Вик многозначительно кивнул. Может, и правда – видутана так отводил излишки от волошбы, которую Гоньба вытворила? Якобы выброс сам в Нижний Мир уйти не мог, потому как, по убеждению Ясавэя, туда теперь любым энергиям путь заказан. Старьевщик однажды беседовал с шаманом. Занятие без толмача нелегкое – Ясавэй слишком часто переходил на свою волну, но из немногого Вик понял, что видутана, как и его идейные предки, тщетно ищет и всю жизнь посвятил поискам дороги в Мир Верхний. В который тоже нет пути ни людям, ни живым ни умершим, ни даже духам-хэге.
– Так что, пойдем уломаем твою дамочку нашего шамана глянуть? – поторопил мысли пахан.
– Ну так, – снизошел механист до бренного.
Венди попросила оставить их с видутана наедине, однако сам Ясавэй настоял, чтобы в палатке присутствовали и Моисей со Старьевщиком.
Потому что надо.
Пока девушка занималась осмотром больного, Вик разглядывал внутреннее убранство временного жилища неприкаянных. К походной жизни они были подготовлены не в пример лучше Старьевщика с Венди. Палатка, мест на восемь, из толстого брезента, подвесная железная печь-ведро, стеклянные капсулы со светящимся при нагревании газом. Все по-хозяйски, это вам не навес из одеял.
Ясавэй к Вендиному осмотру тоже особого интереса не проявил, хотя выглядел погано – весь желтый и высохший. Снисходительно давал заглянуть себе под веко, морщился, пока девушка щупала живот, и даже зевнул, когда она взяла его за запястья и попыталась войти в ритм биополя. Похоже, свой диагноз он знал и без вышеозначенных манипуляций.
– Паскудное дело, – подвела итог Венди, – печень уже почти остановилась, почки на подходе, а дальше – дело времени.
– А че теперь делать? – не понял Моисей.
– Умирать, бля, – за девушку проскрипел видутана. – Хэге печень едят… ага… кожу мою сушат… мясо варят, волосы прядут…

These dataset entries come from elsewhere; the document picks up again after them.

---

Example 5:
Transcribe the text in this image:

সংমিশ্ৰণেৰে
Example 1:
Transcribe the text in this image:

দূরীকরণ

– Ты это дело брось! – нахмурился пахан.
Венедис вздохнула:
– На самом деле – у него сейчас такой отток, странно, что до сих пор жив.
Ясавэй хрипло рассмеялся, Вик аж вздрогнул – как ворона раскаркалась. Каждый раз, общаясь с видутана, он поражался его прямо-таки осязаемой инаковости. И сейчас вот – что-то выдавливает из себя через силу, а по эмоциям – будто не умирать собрался, а прическу сменить. Может, у них, у шаманов, так и получается?
– Так перекрой этот самый отток!
Предложение Моисея, казалось, еще больше рассмешило видутана, и Венди тоже горько улыбнулась:
– Это уже единое. Даже если абстрактно удастся определить реципиента и аккуратно отделить… понимаешь… упрощенно – астральные проекции органов уже не в нем и вернуть их нереально. Состояние, стабильно не совместимое с жизнью.
– Почему он тогда до сих пор дышит?
– Не знаю…
Видутана закашлялся, отхаркивая желчь и черную вонючую слизь.
– Семь ночей… чужие хэге считают кости… хэ-хэ-хэ… а хер им в зубы… отнесите на Холат-Сяхль… теперь там буду странствовать… где свои хэге-сихиртя… а им хер… хэ-хэ-хэ… умирать не больно… только Холат-Сяхль подожду…
Венедис озадаченно сморщила лоб:
– Что за Сяхль?
Моисей скривился, словно зажевал пук полыни:
– Гора Мертвецов по-ихнему. Сюда шли, тоже мимо оказались, так он про это место сказки рассказывал. А сейчас все собирается дотерпеть, только не пойму, чем оно ему поможет…
– Хер им…
– Планировали: сегодня дойдем, но раз уж вас встретили, думал, чем поможете. Значит, завтра. Тут недалеко – перевал отсюда виден на юго-западе.
Видутана провалился в беспамятство и затянул на своем сюсюкающем наречии:
– Нум Вэско сян часна маня ядабтагунь? Яха мюй, Сабета яха, Хамба яха, Яптик хэхэ, сян? Мань пирцяв, нянками, сейми е. Харванакэда?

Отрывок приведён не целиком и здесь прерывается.